Albergue Espanhol, de Cédric Klapisch

L'Auberge Spagnole, França/Espanha, 2002

A idéia por trás do filme de Klapisch fica óbvia bem cedo: propor que a União Européia pode servir (especialmente nas mãos dos jovens) como um local de encontro e superação de diferenças por nacionalidades distintas, convivendo juntas num mesmo espaço (aqui simbolizado por um apartamento em Barcelona, mas que de fato é a Europa). Só que a palavra importante na frase acima está logo no seu início: óbvia. Klapisch quer fazer um filme de tese disfarçado, é verdade, de crônica de juventude, mas nunca cria entre seus personagens e o espectador uma sensação verdadeira de cumplicidade. Tudo no filme parece transitar entre o primarismo da idéia acima exposta e a sua transposição sempre literal e explicada ao máximo, para a linguagem audiovisual. No início, percebe-se inclusive que Klapisch faz um esforço exagerado de um contato com o público jovem, usando vários grafismos e espertezas de linguagem que são quase clichês de uma percepção "moderna" do mundo na linguagem audiovisual. Ainda bem que ele abandona o exagero desta introdução, mas o que está claro ali nunca deixa de acompanhar o resto de seu filme: a percepção do diretor do universo por onde transitam aqueles personagens é rasa e quase sempre de apreensão fugaz.

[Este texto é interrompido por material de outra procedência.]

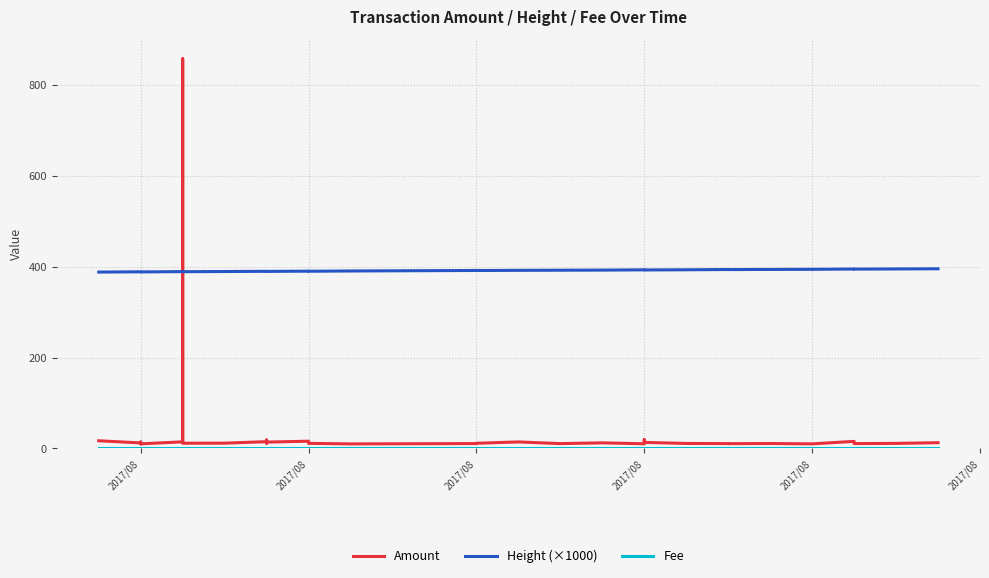

True or false: Amount and Fee cross at least once.

False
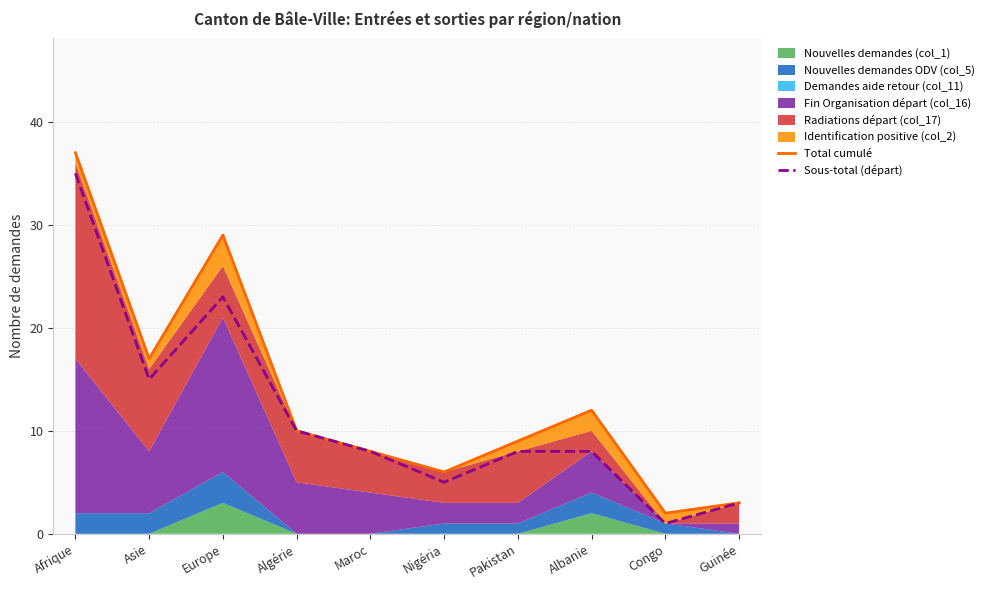

Which series has the largest total across all categories?

Total cumulé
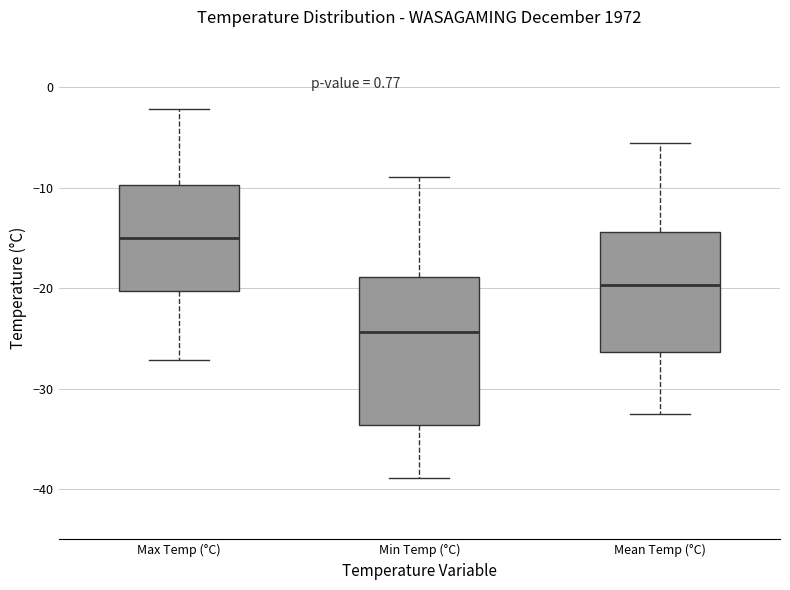

Reading left to right, read every box against the y-axis: the position of its median line, the range the box covers, and the ends of its whiskers. The values are not printed on the chart, so give them approximately, as read against the axis.

Max Temp (°C): median -15, box -20 to -10, whiskers -27 to -2
Min Temp (°C): median -24, box -34 to -19, whiskers -39 to -9
Mean Temp (°C): median -20, box -26 to -14, whiskers -32 to -6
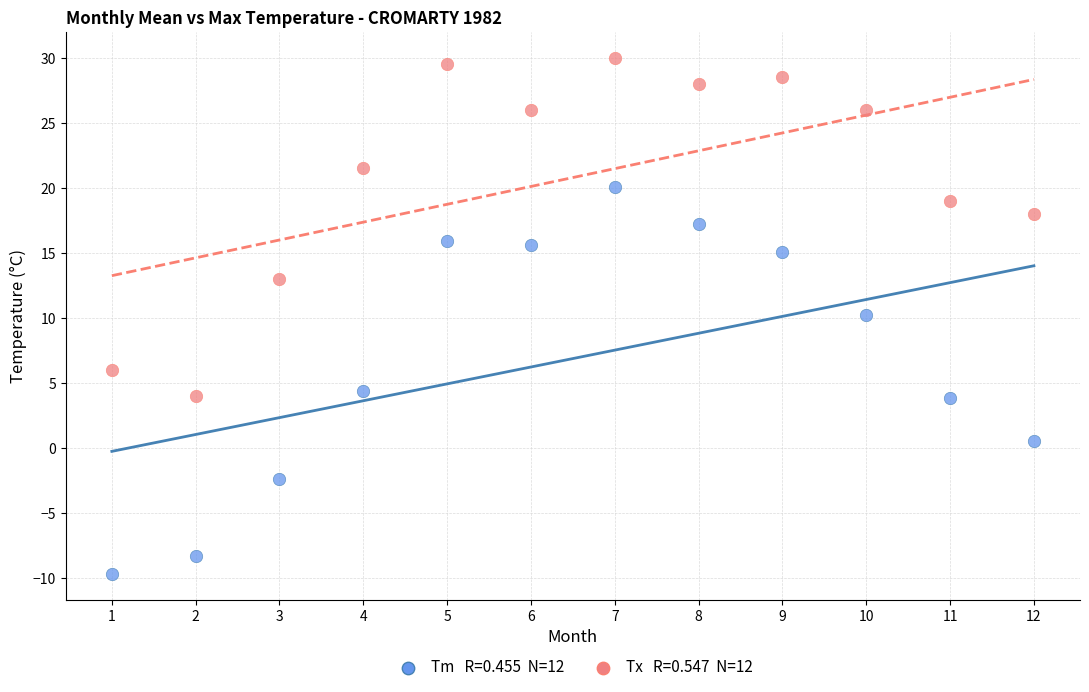

Across all data points, what is the range of X values (max minus min)?

11.0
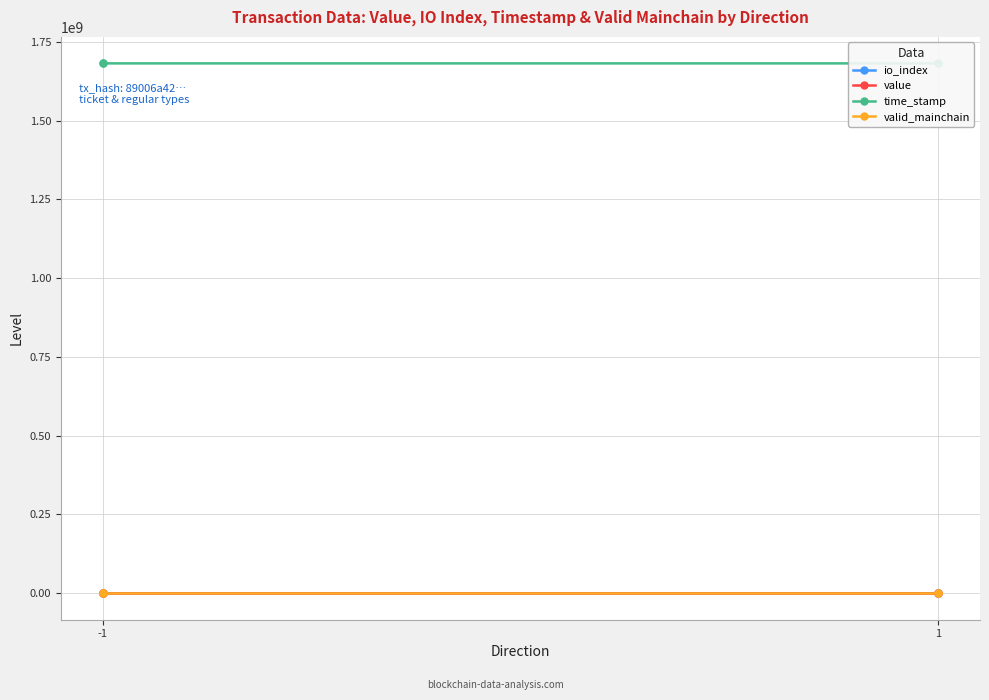

Which series changed the most between -1 and 1?

value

Quando seu protagonista (que cumpre todos os quesitos do personagem-clichê do "estranho numa terra estranha") acha o apartamento que vai dividir com colegas de várias nacionalidades, o filme nunca consegue passar uma verdadeira sensação da camaradagem ou da amizade que supostamente surge entre eles (no final, supostamente dramático, quando o protagonista se despede, temos a impressão que ele passou um agradável feriado com pessoas simpáticas, nunca um ano da sua vida com amizades que mudaram sua personalidade). Da mesma forma nenhum dos personagens que ali residem (com exceção possível da inglesa, em pequenas passagens) ganha individualidade dramatúrgica de fato. Estão ali apenas para serem símbolos: o alemão, o italiano, o dinamarquês, a espanhola. Impossível para o espectador lê-los em qualquer outra chave do que estas, diferenciá-los, de fato, como pessoas. É o mesmo sistema de construção de personagens que torna sua mãe e sua namorada francesas pouco mais do que "artifícios de roteiro", figuras unidimensionais e sem presença.

Klapisch parece, acima de tudo, não confiar no domínio audiovisual que possui, e portanto não confiar em sua capacidade de construir um universo com força própria. A utilização que faz da música do Radiohead se assemelha muito, por isso mesmo, com sua excessiva narração em off: fazer com que o espectador sinta aquilo que sua história e filmagem em si não conseguem por si mesmas. O filme é sempre muito pouco mais do que reiterativo, óbvio, direto, frio. Em última instância, se esta é a Europa que se deseja construir como modelo de boa convivência e alegria, ainda bem que estamos distantes dela: parece incrivelmente chata.